Diagnostic accuracy of large-core needle biopsy for nonpalpable breast disease: a meta-analysis.

Research paper by H M HM Verkooijen, P H PH Peeters, E E Buskens, V C VC Koot, I H IH Borel Rinkes, W P WP Mali, T J TJ van Vroonhoven

Indexed on: 29 Mar '00Published on: 29 Mar '00Published in: British Journal of Cancer


For the evaluation of non-palpable lesions of the breast, image-guided large-core needle biopsies are increasingly replacing needle-localized open breast biopsies. In this study, the diagnostic accuracy of this minimally invasive technique was evaluated by reviewing the available literature. Five cohort studies were included in a meta-analysis. Sensitivity rate, histological agreement between needle biopsy and subsequent surgery or long-term mammographic follow-up and clinical consequences for different disease prevalences were assessed. The sensitivity rate of large-core needle biopsy for the diagnosis of breast cancer was high (97%). The reclassified agreement rate between core biopsy and subsequent surgical biopsy or long-term mammographic follow-up was also high (94%).
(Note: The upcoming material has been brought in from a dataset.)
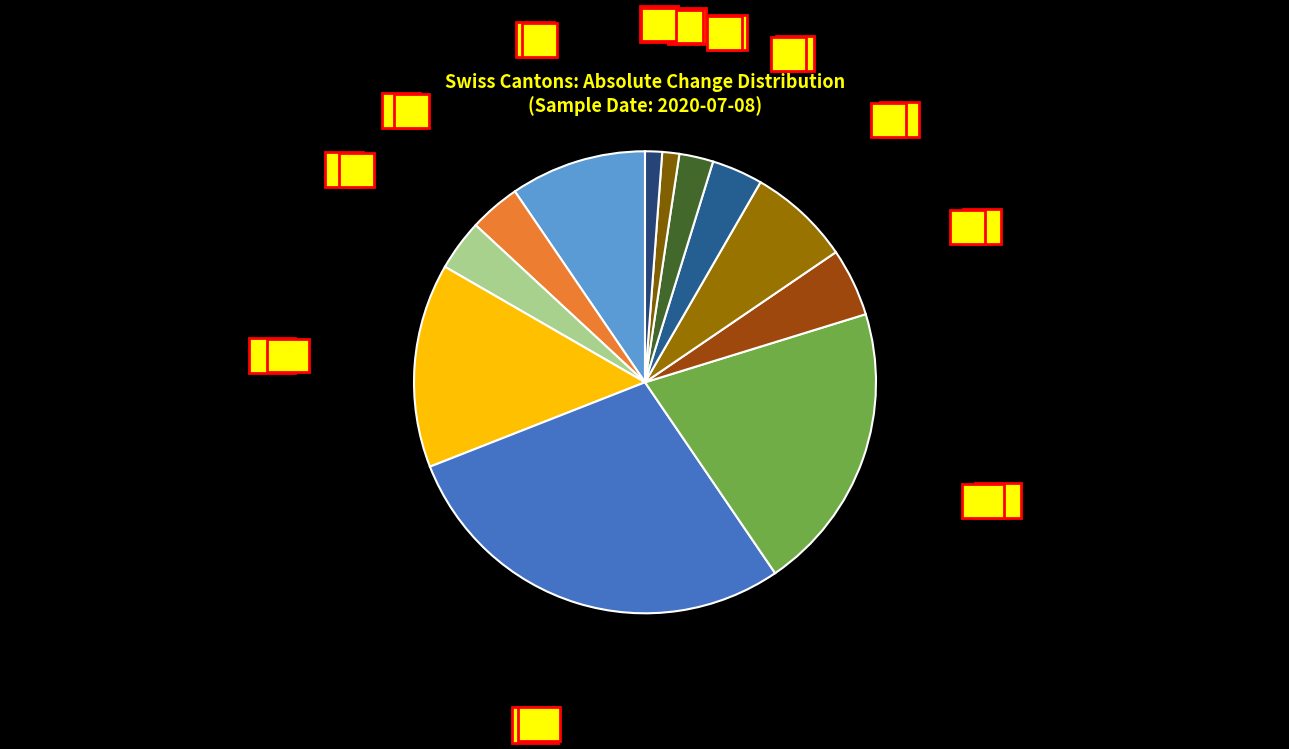

How many slices are in this pie chart?

12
In case of 20% breast cancer prevalence among women referred after screening (as in the US), the risk of breast cancer despite benign large-core needle biopsy result is less than 1%. In European countries, however, prevalence of breast cancer among referred women is 60-70%. This would result in a risk of breast cancer despite benign large-core needle biopsy result of 4-6%. The results of this meta-analysis indicate that the image guided large-core needle biopsy is a promising alternative for the needle localized breast biopsy. However, additional research is needed to explore the limiting factors of the technique. Without such detailed knowledge, a benign histological diagnosis on large-core needle biopsy in countries with high prevalence of malignancy among referred women should be interpreted with caution.